Kawakami Fumi, Sircar Kanishka, Rodriguez-Canales Jaime, Fellman Bryan M, Urbauer Diana L, Tamboli Pheroze, Tannir Nizar M, Jonasch Eric, Wistuba Ignacio I, Wood Christopher G, Karam Jose A
Department of Translational Molecular Pathology, The University of Texas MD Anderson Cancer Center, Houston, Texas.
Department of Pathology, The University of Texas MD Anderson Cancer Center, Houston, Texas.
Cancer. 2017 Dec 15;123(24):4823-4831. doi: 10.1002/cncr.30937. Epub 2017 Aug 22.
The immune profile of sarcomatoid renal cell carcinoma (sRCC), including the programmed cell death ligand 1 (PD-L1) and programmed cell death 1 (PD-1) status, has not been well characterized.
An immunohistochemical digital analysis of PD-L1, PD-1, CD4, and CD8 was performed on nephrectomy specimens from 118 sRCC patients and 92 nonsarcomatoid clear cell renal cell carcinoma (ccRCC) patients. The clinical characteristics of the population were compared between sRCC and ccRCC. Overall survival was estimated, and comparisons were made between PD-L1-positive and PD-L1-negative groups as well as tumor-infiltrating lymphocyte (TIL)-high and TIL-low groups.
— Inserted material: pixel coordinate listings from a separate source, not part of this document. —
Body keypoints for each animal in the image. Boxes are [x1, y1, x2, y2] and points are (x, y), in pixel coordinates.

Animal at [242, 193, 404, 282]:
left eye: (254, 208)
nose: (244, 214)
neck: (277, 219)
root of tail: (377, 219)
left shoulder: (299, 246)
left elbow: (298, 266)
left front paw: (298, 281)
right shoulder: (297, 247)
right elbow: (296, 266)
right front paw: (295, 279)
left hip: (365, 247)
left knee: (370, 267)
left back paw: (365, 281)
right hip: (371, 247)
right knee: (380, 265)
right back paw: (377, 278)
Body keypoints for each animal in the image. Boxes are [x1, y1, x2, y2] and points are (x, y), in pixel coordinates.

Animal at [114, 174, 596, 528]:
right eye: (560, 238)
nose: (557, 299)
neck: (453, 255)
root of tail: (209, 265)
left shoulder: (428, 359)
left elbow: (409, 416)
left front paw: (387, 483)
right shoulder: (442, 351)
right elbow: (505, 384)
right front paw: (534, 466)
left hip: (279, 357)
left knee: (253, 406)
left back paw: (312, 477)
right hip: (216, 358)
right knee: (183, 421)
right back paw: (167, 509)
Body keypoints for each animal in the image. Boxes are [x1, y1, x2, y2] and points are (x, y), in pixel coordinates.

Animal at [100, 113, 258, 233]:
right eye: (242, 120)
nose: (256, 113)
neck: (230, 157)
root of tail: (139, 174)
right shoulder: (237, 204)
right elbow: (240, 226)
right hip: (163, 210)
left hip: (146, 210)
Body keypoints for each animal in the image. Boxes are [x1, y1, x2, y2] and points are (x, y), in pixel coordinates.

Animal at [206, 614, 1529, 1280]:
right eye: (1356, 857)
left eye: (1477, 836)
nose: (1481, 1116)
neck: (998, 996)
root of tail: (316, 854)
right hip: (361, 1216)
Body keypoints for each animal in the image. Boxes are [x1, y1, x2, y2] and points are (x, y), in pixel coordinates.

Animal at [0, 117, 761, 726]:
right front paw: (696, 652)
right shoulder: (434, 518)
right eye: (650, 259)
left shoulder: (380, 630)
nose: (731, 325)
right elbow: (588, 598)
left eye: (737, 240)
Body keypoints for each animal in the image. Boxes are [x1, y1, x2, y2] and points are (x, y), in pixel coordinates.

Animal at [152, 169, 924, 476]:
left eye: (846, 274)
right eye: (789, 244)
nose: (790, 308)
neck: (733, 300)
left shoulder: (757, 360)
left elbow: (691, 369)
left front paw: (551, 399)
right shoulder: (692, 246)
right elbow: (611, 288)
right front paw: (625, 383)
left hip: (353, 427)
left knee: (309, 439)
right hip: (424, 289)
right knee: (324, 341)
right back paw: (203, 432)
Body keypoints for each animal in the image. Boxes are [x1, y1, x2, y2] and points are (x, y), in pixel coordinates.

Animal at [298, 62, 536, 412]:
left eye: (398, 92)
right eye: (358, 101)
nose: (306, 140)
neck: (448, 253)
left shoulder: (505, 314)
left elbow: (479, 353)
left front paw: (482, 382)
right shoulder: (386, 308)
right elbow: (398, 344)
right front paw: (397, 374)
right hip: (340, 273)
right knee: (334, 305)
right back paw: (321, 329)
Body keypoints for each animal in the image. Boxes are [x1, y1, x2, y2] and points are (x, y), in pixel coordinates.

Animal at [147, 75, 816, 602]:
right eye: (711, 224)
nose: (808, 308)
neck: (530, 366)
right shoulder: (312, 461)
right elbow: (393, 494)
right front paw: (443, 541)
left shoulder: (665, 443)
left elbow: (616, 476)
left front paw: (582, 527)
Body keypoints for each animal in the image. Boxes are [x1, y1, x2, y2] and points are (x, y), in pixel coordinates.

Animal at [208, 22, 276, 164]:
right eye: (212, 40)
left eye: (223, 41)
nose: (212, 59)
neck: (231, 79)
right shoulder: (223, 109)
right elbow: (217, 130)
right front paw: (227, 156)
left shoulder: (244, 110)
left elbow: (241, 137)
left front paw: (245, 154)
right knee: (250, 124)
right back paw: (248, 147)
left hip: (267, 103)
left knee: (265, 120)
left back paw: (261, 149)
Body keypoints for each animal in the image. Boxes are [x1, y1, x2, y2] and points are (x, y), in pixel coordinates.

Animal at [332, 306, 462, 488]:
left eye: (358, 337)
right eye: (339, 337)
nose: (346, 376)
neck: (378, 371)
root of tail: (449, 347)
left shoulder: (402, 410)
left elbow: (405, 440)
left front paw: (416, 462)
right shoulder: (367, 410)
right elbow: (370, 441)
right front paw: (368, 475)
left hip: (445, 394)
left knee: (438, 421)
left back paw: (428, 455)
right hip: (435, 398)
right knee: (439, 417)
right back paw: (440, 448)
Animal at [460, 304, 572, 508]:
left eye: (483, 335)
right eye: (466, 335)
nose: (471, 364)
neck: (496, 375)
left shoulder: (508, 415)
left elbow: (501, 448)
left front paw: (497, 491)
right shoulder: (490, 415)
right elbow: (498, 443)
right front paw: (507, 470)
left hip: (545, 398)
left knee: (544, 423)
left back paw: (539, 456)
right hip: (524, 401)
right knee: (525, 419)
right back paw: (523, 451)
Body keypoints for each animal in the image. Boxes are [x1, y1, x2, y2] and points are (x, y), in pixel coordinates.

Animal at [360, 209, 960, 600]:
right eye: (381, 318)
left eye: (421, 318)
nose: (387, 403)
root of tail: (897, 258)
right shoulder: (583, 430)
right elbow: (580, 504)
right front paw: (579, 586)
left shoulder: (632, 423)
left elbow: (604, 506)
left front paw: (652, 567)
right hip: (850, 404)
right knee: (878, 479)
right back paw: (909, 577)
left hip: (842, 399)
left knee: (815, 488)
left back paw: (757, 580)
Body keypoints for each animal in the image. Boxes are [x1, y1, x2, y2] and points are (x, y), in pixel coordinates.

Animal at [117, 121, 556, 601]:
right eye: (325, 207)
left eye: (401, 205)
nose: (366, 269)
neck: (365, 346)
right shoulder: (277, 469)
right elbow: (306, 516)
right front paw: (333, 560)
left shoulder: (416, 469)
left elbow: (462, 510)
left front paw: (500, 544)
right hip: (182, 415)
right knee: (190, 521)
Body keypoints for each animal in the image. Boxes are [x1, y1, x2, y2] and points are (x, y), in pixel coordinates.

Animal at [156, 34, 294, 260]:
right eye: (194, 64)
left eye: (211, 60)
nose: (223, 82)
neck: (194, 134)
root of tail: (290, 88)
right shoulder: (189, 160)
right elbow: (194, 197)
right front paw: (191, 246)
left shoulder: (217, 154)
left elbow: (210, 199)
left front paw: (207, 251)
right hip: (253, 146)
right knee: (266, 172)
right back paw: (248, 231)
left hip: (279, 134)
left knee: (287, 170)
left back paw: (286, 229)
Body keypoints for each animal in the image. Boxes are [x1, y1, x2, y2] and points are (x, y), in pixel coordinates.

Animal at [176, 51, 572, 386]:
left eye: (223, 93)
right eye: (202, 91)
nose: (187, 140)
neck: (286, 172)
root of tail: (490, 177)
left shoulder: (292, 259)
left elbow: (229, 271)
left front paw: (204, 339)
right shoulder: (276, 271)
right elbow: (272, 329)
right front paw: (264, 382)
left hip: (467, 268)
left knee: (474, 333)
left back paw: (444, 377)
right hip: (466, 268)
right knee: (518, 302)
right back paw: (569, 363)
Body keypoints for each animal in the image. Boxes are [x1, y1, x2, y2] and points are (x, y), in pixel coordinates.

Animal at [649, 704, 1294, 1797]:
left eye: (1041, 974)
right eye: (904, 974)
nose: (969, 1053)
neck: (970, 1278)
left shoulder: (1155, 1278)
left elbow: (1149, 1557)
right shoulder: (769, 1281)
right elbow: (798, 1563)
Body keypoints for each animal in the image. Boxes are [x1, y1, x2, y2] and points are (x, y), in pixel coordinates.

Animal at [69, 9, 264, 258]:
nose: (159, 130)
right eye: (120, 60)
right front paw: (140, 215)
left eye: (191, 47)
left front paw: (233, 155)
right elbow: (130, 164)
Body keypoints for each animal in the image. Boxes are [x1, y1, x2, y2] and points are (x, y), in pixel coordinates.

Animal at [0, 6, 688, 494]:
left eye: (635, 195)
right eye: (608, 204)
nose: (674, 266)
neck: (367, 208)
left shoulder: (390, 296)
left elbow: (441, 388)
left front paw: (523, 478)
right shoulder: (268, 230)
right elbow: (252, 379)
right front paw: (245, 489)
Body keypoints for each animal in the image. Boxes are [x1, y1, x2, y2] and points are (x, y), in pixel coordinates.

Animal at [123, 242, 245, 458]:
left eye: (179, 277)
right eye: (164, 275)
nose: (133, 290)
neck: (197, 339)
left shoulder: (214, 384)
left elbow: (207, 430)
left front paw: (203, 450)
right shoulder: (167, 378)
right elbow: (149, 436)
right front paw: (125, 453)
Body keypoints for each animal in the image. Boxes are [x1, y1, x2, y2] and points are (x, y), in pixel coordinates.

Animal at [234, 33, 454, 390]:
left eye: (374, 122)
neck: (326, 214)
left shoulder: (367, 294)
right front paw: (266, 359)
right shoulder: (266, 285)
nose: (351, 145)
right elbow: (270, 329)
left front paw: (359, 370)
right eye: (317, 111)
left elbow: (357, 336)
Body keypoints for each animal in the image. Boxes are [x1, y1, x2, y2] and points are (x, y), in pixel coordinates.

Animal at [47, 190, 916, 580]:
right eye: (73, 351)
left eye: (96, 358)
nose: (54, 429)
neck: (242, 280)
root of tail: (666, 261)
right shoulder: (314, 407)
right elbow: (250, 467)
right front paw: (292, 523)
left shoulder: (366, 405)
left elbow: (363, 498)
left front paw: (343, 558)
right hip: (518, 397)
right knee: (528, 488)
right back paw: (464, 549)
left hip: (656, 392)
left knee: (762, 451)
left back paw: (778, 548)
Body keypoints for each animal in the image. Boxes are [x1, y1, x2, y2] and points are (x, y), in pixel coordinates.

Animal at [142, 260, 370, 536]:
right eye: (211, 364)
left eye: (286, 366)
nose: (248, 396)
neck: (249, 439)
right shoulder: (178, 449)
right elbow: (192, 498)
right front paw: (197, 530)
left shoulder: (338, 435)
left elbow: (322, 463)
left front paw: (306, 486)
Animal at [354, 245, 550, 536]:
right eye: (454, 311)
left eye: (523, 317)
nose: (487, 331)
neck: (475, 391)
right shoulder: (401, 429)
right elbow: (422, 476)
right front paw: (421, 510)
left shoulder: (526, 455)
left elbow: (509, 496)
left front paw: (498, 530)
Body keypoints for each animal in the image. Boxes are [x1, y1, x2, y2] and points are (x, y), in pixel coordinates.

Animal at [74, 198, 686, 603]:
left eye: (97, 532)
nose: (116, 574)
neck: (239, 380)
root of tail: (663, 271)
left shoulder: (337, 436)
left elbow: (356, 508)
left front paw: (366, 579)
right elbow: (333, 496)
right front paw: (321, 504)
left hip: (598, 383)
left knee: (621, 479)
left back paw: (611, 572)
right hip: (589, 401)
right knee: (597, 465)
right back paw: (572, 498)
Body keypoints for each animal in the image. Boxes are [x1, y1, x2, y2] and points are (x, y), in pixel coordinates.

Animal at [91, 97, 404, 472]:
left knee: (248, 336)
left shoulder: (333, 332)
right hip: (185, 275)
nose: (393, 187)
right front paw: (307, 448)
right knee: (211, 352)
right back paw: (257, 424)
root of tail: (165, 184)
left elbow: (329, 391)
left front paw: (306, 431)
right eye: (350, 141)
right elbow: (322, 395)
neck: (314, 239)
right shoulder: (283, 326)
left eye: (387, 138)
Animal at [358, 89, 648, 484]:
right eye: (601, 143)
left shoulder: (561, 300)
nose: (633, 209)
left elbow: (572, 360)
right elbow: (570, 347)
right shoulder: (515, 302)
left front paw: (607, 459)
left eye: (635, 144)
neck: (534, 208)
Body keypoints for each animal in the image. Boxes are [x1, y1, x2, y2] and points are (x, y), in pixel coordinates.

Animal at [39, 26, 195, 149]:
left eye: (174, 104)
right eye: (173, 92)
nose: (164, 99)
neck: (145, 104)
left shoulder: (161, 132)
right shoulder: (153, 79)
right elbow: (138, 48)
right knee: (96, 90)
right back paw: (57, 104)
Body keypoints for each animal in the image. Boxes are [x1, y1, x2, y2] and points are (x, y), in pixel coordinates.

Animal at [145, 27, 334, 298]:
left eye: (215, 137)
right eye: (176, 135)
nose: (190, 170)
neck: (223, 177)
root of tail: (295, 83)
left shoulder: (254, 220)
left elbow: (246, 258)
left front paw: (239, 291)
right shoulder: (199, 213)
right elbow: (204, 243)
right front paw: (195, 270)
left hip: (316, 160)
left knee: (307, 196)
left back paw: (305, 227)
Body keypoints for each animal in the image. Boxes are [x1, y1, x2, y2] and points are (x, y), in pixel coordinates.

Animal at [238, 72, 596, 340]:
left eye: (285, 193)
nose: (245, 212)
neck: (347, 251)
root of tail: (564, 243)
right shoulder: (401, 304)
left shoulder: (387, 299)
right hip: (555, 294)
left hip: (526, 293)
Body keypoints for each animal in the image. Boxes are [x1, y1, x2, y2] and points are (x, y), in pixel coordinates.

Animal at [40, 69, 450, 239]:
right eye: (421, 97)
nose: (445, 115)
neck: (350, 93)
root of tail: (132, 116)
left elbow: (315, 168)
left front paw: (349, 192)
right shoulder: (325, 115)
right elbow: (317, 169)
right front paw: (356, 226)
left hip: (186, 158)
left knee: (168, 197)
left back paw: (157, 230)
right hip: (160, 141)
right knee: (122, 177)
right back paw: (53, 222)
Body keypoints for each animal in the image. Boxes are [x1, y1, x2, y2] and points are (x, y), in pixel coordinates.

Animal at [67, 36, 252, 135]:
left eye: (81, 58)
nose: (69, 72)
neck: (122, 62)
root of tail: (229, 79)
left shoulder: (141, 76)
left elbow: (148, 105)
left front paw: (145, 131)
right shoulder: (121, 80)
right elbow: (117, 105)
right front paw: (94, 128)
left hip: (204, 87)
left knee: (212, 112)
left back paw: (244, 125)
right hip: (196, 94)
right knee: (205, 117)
The PD-L1 H-score of sRCC (mean, 3.7; range, 0-192.1) was significantly higher than the score of grade 4 ccRCC (P = .001), and 41.3% of sRCC cases showed a PD-L1 H-score ≥ 10. The PD-1-positive cell density was significantly higher in sRCC versus ccRCC within the tumor and at the invasive front. The intratumoral CD8-positive cell density was significantly higher in sRCC versus ccRCC. Forty-one percent in the sarcomatoid component of sRCC and 8% in the epithelioid component of sRCC had an adaptive immune resistance phenotype (PD-L1-positive and TIL-positive), whereas only 1% in ccRCC had the type I phenotype.
sRCC showed higher PD-L1 expression and higher PD-1- and CD8-positive cell density than grade 4 ccRCC. The results indicate a notable immunosuppressive environment in sRCC. Despite advances in the treatment of advanced-stage renal cell carcinoma, sRCC still has a poor prognosis. This work describes highly immunosuppressive characteristics of sRCC in comparison with an appropriate ccRCC control. The results suggest PD-1/PD-L1 blockade therapy as a potential therapeutic approach for sRCC. Cancer 2017;123:4823-31. © 2017 American Cancer Society.
肉瘤样肾细胞癌(sRCC)的免疫特征,包括程序性细胞死亡配体1(PD-L1)和程序性细胞死亡1(PD-1)状态,尚未得到充分表征。
对118例sRCC患者和92例非肉瘤样透明细胞肾细胞癌(ccRCC)患者的肾切除标本进行PD-L1、PD-1、CD4和CD8的免疫组织化学数字分析。比较sRCC和ccRCC患者群体的临床特征。估计总生存期,并比较PD-L1阳性组和PD-L1阴性组以及肿瘤浸润淋巴细胞(TIL)高组和TIL低组。
sRCC的PD-L1 H评分(平均值为3.7;范围为0 - 192.1)显著高于4级ccRCC的评分(P = 0.001),41.3%的sRCC病例显示PD-L1 H评分≥10。在肿瘤内部和浸润前沿,sRCC中PD-1阳性细胞密度显著高于ccRCC。sRCC中瘤内CD8阳性细胞密度显著高于ccRCC。sRCC的肉瘤样成分中有41%以及上皮样成分中有8%具有适应性免疫抵抗表型(PD-L1阳性且TIL阳性),而ccRCC中只有1%具有I型表型。
与4级ccRCC相比,sRCC显示出更高的PD-L1表达以及更高的PD-1和CD8阳性细胞密度。结果表明sRCC存在显著的免疫抑制环境。尽管晚期肾细胞癌的治疗取得了进展,但sRCC的预后仍然很差。这项工作描述了与合适的ccRCC对照相比,sRCC具有高度免疫抑制的特征。结果表明PD-1/PD-L1阻断疗法可能是sRCC的一种治疗方法。《癌症》2017年;123:4823 - 31。©2017美国癌症协会。